What is needed –
Print only the lines below, from the very first to the one containing "index mcp: (399, 580)", exactly as they stand. Do not print pictures.

Given entries –
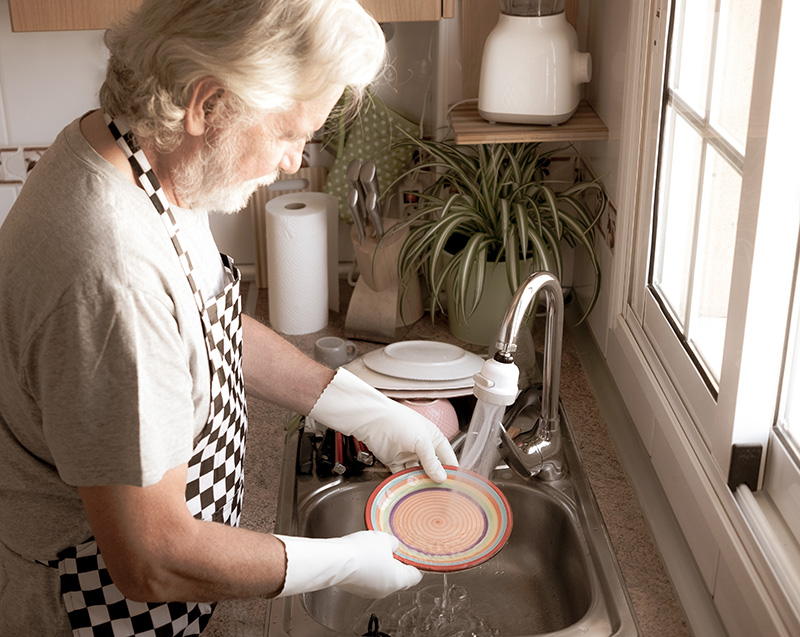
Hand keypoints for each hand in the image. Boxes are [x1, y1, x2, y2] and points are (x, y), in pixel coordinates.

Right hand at [275, 531, 421, 597]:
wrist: (337, 561)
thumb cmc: (362, 552)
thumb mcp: (384, 539)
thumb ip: (393, 544)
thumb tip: (393, 546)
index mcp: (399, 580)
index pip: (415, 576)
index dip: (414, 565)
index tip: (412, 559)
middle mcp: (386, 590)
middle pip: (398, 579)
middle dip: (395, 565)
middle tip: (390, 551)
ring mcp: (370, 591)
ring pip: (381, 580)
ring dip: (379, 568)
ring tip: (373, 551)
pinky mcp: (356, 589)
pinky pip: (367, 580)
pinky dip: (367, 570)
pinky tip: (361, 557)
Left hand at [308, 369, 457, 481]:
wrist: (373, 420)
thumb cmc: (399, 421)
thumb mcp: (422, 441)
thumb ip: (432, 461)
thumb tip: (441, 477)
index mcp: (433, 438)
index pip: (447, 457)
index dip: (451, 470)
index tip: (454, 485)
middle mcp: (421, 446)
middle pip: (432, 467)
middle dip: (434, 478)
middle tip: (439, 492)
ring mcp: (407, 454)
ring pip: (417, 473)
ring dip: (419, 481)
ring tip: (423, 492)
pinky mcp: (394, 460)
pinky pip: (402, 474)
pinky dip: (405, 481)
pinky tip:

Solution to the exercise –
Hand keypoints for each hand in the image. Boxes are [x1, y1, x2, y2] and points are (x, y), in pixel coordinates.

Right hand at [275, 531, 421, 597]:
wrist: (337, 561)
thumb cmc: (362, 552)
thumb mcp: (384, 539)
thumb ip: (393, 544)
thumb tip: (393, 546)
index mcp: (399, 580)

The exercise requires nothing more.